We have remained dedicated to freedom despite the fall of the dominoes around us. The end of the Vietnam War represented a low point. We are now turning another page, this one marked by good will, mutual understanding, and cooperation. Secretary Vance gave us an excellent briefing on global problems as you see them. We are enthusiastic about your attitude toward the Common Fund. The Fund will give us real strength. These meetings will have great benefit for all our peoples.

This morning, I noted in a press summary an article in the London Daily Telegraph which stated that the ASEAN meetings in Washington are evidence of the American stake in the Western Pacific and your determination not to pull out of the area militarily. The article also speculated that the meetings are a curtain raiser for a Carter trip to Asia. I hope the speculation is true. If you come, a rousing welcome awaits you.

President: Few people have incurred more admiration for their efforts in behalf of peace than General Romulo, particularly for his work in the United Nations.

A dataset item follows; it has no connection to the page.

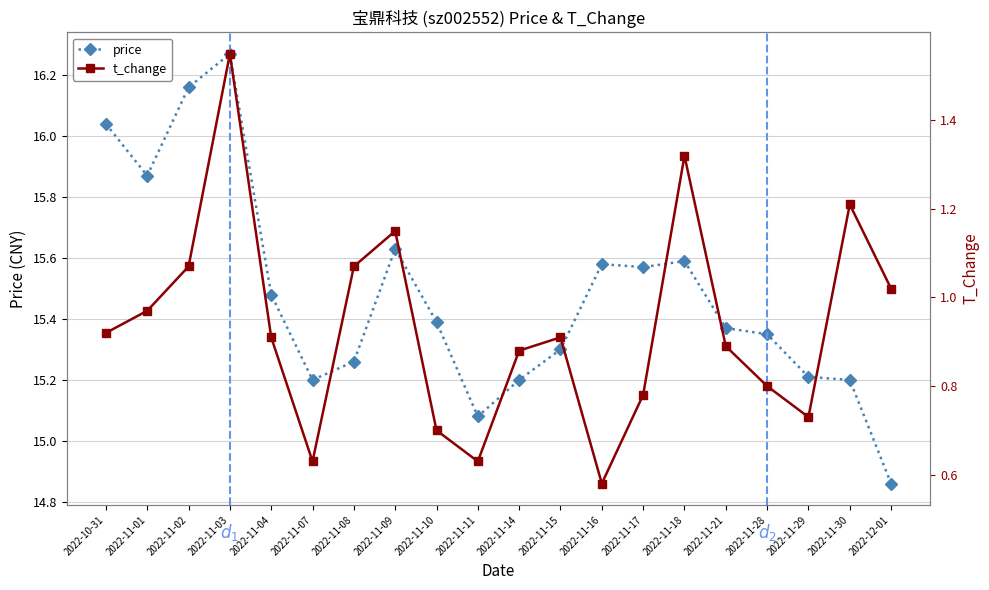

Reading left to right, transcribe all the data shown in this chart.

price: 16.0	15.9	16.2	16.3	15.5	15.2	15.3	15.6	15.4	15.1	15.2	15.3	15.6	15.6	15.6	15.4	15.3	15.2	15.2	14.9
t_change: 0.9	1.0	1.1	1.6	0.9	0.6	1.1	1.1	0.7	0.6	0.9	0.9	0.6	0.8	1.3	0.9	0.8	0.7	1.2	1.0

The United States has an intense and abiding interest in Southeast Asia. Mistakes in the past have led to some tragic consequences. We have found that trade and investment are crucial to the stability and peace of the region. We have sent Vice President Mondale and several Cabinet officers to Southeast Asia to determine what we can do to help. They have reported on what they have found, on the tremendous growth in the region, and on the superb progress made on the production of food in Indonesia and other countries. We are proud of the commitment you have to political integrity and independence. At the same time your search for common ground and multilateral cooperation has been impressive. I have met leaders from 68 countries in Asia and Europe, and all, including specifically those from Japan, China, and Australia have expressed great interest in the viability of ASEAN and the success of your experiment.

Difficult problems remain. We need to cooperate on ways of helping the pitiful people who seek refuge in your countries. We would like to know what your plans are for dealing with the refugees and what we can do to help. We want your advice without shyness or hesitation. There are great opportunities for cooperation in the future, particularly in the fields of trade and investment. Your meetings with Commerce Secretary Kreps could be particularly advantageous. I realize that differences exist on particular trade and investment issues, including repatriation of profits. That is understandable. I recognize also that you have disparate rates of growth and levels of per capita [Page 456] income, with Singapore for example standing out as one of the most prosperous states in Asia.

We have a lot to learn from ASEAN and need to strengthen our friendship. I have no more important responsibility than this. I thank you for being here and hope that this brief meeting will broaden further the dialogue between us.6

  1. Source: Carter Library, National Security Affairs, Staff Material, Far East, Platt Chron File, Box 65, 8/1–10/78. Confidential. The meeting took place in the Cabinet Room at the White House.
  2. No records of the sessions have been found. For Secretary Vance’s statement at the opening session, his and Foreign Secretary Romulo’s August 4 press conference, and the joint press statement issued at the end of the conference, see Department of State Bulletin, September 1978, pp. 19–25.
  3. See Foreign Relations, 1977–1980, vol. III, Foreign Economic Policy, Documents 145148.
  4. At the end of its fourth session in Nairobi, Kenya, in May 1976, UNCTAD agreed to consider the establishment of the Common Fund to finance a buffer stock program designed to smooth out primary commodity price fluctuations.
  5. The breakfast meeting took place in the Cabinet Room at the White House, 7:30–9:41 a.m. (Carter Library, Presidential Materials, President’s Daily Diary)
  6. For the White House statement issued following this meeting, see Public Papers: Carter, 1978, Book II, pp. 1378–1379.